■ **WORK ITEM**: Please duplicate the interview excerpt word for word from "Writing a novel..." to "and Karl Schembri.".

■ **EXCERPT PROVIDED**:
Is there one common theme?

I think the common theme can be ‘the identity’.

You have lived in a number of different countries, how did these affect your work?

I was born in Spain from an Argentinian mother and an Italian father. I grew up in Mexico and then moved to France where I currently reside. I speak four languages and feel Franco-Italo-Argentinian. I feel intercontinental as my grandmother likes to call me. All this affects my work in a good way because I never know which language will appear when I am writing. I have no power of deciding, my brain does that for me. The negative point is that I have to translate everything by myself afterwards.

I also enjoy this richness when I perform on stage mixing all the languages. I can create music and different sounds using these different languages.

This year, I am very proud of having been selected by the European project "Versopolis" to attend several poetry festivals in Europe. To be a poet is a way to avoid frontiers.

What is it about poetry that you like so much?

Poetry allows me to be who I really am, without social barriers, without fear or judgement. In my books and on stage, I can be who I really want to be: a tango singer or a punk. I can use the most violent words, I can give as much love as I want, I can put my heart, blood, and guts, vagina and every part of me on it, there are no limits in poetry.

Why do you prefer it from other forms of writing?

My style is quite concise; poetry is the perfect size for me. I write as if I was painting or photographing something. Each of my poems is an image and I do not need too much space to show this image. And honestly, it takes less time than writing novels.

What are your plans for the future?

Writing a novel... I am now working with the Parisian editor JC Lattès who will publish my novel in September 2017.

Mark Vella –  ‘I have written in my head more than I have written on paper’

Tell us a bit about yourself.

I currently head a translation unit within the Maltese Language Department of the European Commission's Directorate General for Translation in Luxembourg. All my work history has been connected with Maltese language and literature, first as a teacher and publisher, and then as a translator. Between 1998 and 2002, I ran Minima Publishers, an indie-publishing company that launched young new writers like Guze' Stagno, Immanuel Mifsud and Karl Schembri.

When did you start writing?

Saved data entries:
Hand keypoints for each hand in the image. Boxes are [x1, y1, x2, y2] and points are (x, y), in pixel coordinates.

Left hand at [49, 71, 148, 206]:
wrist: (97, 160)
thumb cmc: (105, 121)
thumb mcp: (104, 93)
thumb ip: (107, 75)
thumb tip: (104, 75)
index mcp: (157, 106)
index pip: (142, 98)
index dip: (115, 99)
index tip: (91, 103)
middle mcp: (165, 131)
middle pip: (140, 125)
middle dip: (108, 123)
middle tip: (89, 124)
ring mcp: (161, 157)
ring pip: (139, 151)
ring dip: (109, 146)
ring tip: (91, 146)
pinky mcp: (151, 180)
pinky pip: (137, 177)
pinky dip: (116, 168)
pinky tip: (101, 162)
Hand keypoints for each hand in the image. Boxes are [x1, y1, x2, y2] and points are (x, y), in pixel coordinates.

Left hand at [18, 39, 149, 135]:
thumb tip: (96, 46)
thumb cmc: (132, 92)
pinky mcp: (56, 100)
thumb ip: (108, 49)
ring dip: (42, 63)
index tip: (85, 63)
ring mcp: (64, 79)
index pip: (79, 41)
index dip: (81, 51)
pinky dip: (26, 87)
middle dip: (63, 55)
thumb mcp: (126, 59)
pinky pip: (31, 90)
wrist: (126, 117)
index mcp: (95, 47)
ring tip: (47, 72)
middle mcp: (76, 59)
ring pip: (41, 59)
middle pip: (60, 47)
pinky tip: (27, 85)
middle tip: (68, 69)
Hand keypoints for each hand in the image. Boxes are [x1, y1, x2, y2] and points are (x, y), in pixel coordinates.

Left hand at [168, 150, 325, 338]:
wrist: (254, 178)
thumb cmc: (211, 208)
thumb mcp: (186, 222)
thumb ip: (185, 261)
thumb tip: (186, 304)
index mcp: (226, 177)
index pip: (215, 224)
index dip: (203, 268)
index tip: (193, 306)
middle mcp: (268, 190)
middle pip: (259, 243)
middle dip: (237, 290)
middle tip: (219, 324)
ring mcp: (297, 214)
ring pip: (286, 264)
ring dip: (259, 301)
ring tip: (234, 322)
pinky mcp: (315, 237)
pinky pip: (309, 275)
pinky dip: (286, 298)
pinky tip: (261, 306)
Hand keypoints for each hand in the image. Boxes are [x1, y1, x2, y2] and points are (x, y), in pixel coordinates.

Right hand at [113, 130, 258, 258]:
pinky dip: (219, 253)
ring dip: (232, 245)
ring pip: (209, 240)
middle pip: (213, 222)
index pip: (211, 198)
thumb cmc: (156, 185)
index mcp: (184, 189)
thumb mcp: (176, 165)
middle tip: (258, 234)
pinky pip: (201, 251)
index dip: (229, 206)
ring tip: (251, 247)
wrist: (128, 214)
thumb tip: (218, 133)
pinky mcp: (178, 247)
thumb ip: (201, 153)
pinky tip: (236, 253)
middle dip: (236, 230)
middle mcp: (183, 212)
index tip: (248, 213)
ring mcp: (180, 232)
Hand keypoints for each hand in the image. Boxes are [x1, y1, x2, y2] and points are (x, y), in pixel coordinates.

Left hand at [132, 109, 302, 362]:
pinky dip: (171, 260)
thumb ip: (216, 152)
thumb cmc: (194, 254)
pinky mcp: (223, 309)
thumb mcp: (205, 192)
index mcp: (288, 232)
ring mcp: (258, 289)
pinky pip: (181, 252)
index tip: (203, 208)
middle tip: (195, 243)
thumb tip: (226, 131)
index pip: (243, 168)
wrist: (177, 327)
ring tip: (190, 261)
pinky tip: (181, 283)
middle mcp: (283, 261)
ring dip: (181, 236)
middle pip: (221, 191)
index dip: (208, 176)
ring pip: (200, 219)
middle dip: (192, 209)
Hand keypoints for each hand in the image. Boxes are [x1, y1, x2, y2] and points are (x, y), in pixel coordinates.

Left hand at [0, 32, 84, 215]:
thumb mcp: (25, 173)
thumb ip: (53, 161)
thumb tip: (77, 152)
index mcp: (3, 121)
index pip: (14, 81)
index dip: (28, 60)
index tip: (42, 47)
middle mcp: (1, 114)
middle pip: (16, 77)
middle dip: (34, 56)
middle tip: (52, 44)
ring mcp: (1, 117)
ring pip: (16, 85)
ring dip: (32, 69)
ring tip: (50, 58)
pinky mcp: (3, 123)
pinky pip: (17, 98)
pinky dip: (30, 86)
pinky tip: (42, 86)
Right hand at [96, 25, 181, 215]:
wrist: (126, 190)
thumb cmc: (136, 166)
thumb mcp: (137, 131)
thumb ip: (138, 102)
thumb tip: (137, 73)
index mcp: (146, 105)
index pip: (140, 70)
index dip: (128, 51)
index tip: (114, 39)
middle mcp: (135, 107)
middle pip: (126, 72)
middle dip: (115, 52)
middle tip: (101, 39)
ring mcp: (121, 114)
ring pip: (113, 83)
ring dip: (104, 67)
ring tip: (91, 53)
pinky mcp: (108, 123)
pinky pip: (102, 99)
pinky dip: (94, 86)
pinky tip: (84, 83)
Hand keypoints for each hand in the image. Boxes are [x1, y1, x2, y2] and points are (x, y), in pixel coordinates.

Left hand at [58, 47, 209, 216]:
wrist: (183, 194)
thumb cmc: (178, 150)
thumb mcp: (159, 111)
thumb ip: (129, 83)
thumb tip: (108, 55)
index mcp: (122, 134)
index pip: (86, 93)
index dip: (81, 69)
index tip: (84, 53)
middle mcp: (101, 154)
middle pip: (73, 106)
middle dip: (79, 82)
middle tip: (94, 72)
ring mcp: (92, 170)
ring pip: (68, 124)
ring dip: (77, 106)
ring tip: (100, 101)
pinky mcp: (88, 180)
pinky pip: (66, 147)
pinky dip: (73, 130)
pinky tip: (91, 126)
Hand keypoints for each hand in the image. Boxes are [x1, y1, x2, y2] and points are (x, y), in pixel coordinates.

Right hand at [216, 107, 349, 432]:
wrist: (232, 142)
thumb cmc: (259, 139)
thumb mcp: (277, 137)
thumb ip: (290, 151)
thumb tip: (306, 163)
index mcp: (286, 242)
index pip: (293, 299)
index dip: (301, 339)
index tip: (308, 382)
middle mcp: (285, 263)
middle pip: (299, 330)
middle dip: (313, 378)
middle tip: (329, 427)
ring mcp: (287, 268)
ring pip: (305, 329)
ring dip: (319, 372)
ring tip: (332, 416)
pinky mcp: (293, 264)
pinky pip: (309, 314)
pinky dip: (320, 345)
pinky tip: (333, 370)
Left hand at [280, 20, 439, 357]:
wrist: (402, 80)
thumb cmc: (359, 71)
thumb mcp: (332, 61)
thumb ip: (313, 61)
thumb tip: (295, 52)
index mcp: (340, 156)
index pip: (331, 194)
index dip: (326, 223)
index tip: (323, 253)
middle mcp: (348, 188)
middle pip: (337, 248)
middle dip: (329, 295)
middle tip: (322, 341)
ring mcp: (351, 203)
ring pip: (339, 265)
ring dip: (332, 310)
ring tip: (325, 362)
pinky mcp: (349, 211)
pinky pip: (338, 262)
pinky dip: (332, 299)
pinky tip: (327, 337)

■ **SOLUTION FOR THIS EXERCISE**:
Writing a novel... I am now working with the Parisian editor JC Lattès who will publish my novel in September 2017.

Mark Vella –  ‘I have written in my head more than I have written on paper’

Tell us a bit about yourself.

I currently head a translation unit within the Maltese Language Department of the European Commission's Directorate General for Translation in Luxembourg. All my work history has been connected with Maltese language and literature, first as a teacher and publisher, and then as a translator. Between 1998 and 2002, I ran Minima Publishers, an indie-publishing company that launched young new writers like Guze' Stagno, Immanuel Mifsud and Karl Schembri.